This week for our $2 dinner plate I want to share with you one of my most favorite frugal meal tips!
When we committed to eating only grass-fed and pastured meats purchased from our local farmer, we knew financially we would have to sacrifice somewhere in the budget and we knew that we would not be eating meat every night of the week.
I quickly taught myself how to soak and cook dried beans. I also researched and gathered tasty recipes using frugal, in-season ingredients.
One evening, a few years ago, out of pure necessity (because I forgot to thaw the ground beef) I substituted lentils in a Shepard’s Pie recipe. The results were amazing and this sparked my interest in substituting lentils in other recipes. After I understood the nutritional benefits of lentils, I wanted to use them even more.
Nutritional Benefits of Lentils
1. Lentils are an excellent source of lean protein. Although they are not a complete protein as they are lacking one essential protein, methionine. However, lentils can become a complete protein when combined with another food such as a grain, eggs and/or dairy products. (Note: Sprouting lentils dramatically increases the nutritional benefits of this legume. Click here to read more about sprouting.)

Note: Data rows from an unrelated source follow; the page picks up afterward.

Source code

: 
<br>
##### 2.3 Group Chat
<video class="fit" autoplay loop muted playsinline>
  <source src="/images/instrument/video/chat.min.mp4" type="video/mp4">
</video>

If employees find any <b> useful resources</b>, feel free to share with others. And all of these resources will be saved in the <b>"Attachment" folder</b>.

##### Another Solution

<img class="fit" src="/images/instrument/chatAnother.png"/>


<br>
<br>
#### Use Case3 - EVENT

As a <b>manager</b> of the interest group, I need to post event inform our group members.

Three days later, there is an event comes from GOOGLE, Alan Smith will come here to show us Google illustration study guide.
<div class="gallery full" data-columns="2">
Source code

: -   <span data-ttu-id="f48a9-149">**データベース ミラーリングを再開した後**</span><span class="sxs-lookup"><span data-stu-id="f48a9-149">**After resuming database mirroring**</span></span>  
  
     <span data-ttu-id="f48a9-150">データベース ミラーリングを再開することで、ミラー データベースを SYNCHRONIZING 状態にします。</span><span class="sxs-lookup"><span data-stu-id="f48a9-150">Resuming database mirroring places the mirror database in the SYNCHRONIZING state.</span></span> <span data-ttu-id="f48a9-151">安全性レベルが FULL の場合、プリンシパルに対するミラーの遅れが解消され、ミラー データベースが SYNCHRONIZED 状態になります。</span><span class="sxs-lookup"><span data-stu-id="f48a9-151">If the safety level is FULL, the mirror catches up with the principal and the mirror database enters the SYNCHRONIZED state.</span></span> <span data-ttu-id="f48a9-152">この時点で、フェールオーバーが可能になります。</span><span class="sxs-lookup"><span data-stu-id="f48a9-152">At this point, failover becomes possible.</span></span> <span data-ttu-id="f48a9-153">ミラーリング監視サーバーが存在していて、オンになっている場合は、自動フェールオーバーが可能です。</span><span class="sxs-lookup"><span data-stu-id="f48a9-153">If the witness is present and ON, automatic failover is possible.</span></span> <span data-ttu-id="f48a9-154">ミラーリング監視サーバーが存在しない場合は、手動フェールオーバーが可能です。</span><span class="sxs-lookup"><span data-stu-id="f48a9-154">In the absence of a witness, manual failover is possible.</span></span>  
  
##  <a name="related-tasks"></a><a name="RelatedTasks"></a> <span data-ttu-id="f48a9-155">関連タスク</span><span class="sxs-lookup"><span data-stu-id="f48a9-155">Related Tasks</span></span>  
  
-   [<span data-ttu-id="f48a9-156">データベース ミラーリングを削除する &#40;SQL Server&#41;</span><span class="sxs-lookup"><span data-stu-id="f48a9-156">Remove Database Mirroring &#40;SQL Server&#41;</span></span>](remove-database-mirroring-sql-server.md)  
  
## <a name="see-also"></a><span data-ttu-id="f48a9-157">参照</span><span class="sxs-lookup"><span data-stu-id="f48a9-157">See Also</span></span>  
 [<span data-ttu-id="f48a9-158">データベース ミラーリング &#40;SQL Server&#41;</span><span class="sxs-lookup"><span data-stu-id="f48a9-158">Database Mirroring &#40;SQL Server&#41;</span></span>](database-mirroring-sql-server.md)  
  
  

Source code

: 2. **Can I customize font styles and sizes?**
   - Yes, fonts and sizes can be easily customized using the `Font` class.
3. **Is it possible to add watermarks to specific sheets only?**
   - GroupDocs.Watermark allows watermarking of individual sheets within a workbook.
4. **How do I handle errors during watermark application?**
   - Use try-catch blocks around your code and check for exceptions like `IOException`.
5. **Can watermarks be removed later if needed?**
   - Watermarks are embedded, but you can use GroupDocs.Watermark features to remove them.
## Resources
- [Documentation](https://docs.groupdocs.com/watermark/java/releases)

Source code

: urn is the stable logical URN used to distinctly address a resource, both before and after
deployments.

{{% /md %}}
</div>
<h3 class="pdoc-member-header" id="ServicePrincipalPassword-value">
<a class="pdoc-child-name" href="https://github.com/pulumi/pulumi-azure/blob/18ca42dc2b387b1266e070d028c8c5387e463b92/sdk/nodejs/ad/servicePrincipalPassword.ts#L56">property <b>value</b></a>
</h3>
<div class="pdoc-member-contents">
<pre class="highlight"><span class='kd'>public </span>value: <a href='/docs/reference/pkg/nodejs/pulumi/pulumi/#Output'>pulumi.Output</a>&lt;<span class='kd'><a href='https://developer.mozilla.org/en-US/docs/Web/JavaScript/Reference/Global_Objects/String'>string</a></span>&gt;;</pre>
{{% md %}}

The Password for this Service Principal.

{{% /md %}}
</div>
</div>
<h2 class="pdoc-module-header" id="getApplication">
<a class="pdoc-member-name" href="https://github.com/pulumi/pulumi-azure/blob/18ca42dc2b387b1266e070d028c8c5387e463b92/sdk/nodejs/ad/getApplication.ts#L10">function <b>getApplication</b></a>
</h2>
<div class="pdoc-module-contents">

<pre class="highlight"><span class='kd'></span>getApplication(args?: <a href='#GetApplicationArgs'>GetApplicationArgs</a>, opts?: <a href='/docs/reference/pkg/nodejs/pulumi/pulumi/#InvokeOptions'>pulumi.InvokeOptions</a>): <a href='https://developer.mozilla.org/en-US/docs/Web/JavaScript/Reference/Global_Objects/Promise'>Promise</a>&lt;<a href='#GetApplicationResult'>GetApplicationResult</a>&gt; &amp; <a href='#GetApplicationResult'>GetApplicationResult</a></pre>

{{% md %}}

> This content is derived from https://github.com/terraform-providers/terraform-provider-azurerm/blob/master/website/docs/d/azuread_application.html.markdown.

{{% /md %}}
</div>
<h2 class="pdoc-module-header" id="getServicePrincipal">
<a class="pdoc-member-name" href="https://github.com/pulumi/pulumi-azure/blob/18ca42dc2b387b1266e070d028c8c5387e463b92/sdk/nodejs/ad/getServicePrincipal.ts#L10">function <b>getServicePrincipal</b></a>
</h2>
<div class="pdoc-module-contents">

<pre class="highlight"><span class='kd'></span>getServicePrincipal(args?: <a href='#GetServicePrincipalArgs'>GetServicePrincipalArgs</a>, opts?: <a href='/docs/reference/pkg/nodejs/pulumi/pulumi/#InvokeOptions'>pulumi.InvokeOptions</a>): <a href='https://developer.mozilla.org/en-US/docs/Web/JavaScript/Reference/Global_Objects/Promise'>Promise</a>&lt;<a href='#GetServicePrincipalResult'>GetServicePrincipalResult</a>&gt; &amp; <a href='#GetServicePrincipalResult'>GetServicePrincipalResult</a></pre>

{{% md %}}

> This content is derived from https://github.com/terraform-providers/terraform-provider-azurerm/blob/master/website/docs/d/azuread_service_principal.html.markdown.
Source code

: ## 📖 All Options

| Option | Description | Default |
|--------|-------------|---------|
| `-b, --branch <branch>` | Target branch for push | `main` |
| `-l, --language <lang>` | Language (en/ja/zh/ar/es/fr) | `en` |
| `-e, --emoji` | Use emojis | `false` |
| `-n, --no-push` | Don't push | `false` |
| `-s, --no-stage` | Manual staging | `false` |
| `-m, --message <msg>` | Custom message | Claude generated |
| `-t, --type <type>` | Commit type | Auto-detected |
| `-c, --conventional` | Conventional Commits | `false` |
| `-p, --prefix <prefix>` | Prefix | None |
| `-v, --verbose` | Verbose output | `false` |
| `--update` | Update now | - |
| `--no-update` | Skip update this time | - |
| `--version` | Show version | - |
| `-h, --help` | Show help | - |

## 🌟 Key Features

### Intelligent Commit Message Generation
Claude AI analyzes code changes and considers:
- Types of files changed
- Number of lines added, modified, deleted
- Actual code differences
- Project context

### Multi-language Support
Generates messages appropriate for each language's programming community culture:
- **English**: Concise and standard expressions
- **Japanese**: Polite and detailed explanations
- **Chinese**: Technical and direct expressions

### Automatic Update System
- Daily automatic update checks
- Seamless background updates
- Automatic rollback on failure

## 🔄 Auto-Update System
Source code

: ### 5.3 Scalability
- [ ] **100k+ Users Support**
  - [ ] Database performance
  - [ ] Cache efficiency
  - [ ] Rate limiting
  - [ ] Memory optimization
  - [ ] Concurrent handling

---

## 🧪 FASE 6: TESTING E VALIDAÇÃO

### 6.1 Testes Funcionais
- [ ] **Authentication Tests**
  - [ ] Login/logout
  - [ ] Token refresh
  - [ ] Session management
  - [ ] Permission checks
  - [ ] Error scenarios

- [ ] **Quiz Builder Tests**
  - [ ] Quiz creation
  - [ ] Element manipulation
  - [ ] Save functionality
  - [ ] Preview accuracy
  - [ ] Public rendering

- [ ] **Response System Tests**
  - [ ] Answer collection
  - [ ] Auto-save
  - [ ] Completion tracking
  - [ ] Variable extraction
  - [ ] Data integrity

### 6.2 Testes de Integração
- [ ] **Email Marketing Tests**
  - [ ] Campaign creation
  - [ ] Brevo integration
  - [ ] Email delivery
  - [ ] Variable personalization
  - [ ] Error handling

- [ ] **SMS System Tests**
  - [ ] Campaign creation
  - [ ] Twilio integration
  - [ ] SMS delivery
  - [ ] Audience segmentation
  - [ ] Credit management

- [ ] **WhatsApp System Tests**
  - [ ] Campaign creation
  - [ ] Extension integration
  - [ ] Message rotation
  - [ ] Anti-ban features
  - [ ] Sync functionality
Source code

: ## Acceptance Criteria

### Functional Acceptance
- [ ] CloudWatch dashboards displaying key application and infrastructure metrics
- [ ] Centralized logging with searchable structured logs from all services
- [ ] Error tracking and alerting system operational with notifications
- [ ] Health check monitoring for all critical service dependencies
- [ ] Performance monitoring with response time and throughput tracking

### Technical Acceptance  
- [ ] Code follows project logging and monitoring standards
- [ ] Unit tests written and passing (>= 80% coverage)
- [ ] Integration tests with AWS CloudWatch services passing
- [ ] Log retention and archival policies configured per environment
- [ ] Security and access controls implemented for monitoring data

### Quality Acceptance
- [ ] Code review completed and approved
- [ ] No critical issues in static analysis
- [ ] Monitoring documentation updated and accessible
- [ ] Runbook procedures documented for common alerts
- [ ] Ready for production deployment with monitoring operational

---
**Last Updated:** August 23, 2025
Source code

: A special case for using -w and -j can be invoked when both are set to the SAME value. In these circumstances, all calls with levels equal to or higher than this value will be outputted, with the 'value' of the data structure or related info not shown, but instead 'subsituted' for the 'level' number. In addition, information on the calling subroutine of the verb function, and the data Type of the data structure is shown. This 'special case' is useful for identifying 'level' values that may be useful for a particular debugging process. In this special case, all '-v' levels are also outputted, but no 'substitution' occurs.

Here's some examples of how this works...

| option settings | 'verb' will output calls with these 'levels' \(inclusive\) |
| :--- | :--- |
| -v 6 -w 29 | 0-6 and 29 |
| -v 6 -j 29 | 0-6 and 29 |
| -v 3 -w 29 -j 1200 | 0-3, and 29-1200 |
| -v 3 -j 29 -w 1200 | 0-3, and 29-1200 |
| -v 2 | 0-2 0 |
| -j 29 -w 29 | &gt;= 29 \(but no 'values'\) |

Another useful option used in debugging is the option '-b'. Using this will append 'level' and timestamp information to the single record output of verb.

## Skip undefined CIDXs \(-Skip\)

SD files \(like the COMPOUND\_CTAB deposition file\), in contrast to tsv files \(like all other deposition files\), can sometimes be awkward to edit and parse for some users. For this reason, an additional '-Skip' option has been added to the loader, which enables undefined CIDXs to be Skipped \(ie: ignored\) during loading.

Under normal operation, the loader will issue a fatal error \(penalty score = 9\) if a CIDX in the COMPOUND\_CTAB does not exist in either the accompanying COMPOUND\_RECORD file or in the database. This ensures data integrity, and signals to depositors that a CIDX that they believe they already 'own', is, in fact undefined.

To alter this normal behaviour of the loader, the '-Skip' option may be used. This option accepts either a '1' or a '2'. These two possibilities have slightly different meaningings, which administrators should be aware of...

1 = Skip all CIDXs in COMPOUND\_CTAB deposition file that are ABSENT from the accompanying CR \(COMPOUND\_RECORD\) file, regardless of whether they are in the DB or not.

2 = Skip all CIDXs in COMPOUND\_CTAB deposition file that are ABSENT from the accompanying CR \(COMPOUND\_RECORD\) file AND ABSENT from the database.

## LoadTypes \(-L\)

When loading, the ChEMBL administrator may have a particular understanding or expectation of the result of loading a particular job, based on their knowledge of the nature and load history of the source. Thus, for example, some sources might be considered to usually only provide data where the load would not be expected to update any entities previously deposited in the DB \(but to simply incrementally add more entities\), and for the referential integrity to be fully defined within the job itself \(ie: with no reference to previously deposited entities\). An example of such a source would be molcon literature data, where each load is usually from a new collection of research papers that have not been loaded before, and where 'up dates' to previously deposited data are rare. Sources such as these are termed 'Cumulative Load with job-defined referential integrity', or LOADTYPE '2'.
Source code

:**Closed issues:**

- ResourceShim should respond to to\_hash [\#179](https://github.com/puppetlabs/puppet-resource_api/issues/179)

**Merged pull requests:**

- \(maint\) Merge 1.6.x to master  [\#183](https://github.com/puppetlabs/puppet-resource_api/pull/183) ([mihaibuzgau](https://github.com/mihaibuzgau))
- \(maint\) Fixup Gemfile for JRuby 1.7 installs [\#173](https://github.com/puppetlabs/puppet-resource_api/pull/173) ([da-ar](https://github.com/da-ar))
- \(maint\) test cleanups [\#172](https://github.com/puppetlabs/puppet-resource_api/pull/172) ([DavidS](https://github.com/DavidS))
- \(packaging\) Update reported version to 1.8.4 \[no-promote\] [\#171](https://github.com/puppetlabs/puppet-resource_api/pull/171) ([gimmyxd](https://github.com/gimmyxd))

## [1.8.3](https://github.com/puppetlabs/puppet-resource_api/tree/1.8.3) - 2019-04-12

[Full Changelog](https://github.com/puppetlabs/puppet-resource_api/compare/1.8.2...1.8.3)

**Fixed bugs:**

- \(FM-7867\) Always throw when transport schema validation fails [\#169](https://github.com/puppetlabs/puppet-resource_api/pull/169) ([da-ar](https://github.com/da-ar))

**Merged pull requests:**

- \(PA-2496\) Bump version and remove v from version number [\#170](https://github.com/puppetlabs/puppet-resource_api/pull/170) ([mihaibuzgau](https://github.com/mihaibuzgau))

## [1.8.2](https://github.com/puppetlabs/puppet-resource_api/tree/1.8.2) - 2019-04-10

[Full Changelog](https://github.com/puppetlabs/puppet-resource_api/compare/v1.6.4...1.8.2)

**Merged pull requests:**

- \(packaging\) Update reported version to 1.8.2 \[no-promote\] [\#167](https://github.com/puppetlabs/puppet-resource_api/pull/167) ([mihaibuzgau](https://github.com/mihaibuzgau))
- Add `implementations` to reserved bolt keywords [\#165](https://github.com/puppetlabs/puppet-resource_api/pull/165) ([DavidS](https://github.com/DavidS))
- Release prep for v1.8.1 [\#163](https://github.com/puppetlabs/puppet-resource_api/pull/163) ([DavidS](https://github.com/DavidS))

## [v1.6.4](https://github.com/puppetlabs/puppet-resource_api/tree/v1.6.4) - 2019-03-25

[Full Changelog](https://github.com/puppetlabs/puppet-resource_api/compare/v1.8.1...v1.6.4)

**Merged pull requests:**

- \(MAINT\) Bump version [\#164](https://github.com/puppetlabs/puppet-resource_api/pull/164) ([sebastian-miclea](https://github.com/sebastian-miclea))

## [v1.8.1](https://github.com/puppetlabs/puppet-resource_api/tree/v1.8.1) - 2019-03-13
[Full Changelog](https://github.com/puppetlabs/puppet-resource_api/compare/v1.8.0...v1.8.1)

2. Lentils are a good source of soluble fiber. Soluble fiber helps to cleanse the digestive system, and can quite possibly decrease the need for insulin in diabetes patients.
3. Lentils help reduce cholesterol. In most trials, high-soluble-fiber foods such as lentils have proven to lower cholesterol levels.
The Substitution Guidelines and A Recipe
My standard is to substitute 1 cup of dried, un-cooked lentils per 1 pound of ground beef. This was the substitution ratio I used in this week’s $2 dinner plate.
Busy Day Casserole
- 1 cup lentils
- 2-2 1/2 cups chicken broth
- 1 onion, chopped
- 1 green pepper, chopped
- 2 cloves garlic, minced
- 2 cups tomato sauce
- 4 green (or ripe red) tomatoes, sliced
- Salt to taste
- 1 cup shredded cheddar cheese (optional)
- various fresh herbs from the garden to taste (optional)
Directions: Cook lentils in chicken broth until tender. Then saute cooked lentils, onion, green pepper, and garlic for 10 minutes. Add salt and tomato sauce and cook over low heat for 15 to 20 minutes or until thickened. Spread 1/2 of tomato slices on bottom of greased casserole dish, top with 1/2 cheese (if using), the add 1/2 lentil mixture. Repeat layers. Bake for 30 minutes in 350 degree oven.
Served over millet and topped with fresh herbs.
-lentils = $0.80
-chicken broth = free: on hand
-onion = $0.16
-green peppers = free: from the garden
-garlic = $0.04
-tomato sauce = free: canned from this year’s garden
-fresh tomatoes = free: from the garden
-fresh herbs (parsley, chives) = free: from the garden
-cheese (I only used 1/4 cup to meet budget) = $0.50
-millet = $0.50
-Buy organic grains and beans in bulk to save on per pound costs.
-Consider substituting lentils for ground beef in any recipe; from spaghetti, to Shepard’s pie, to lentil burgers have fun experimenting with this economical food.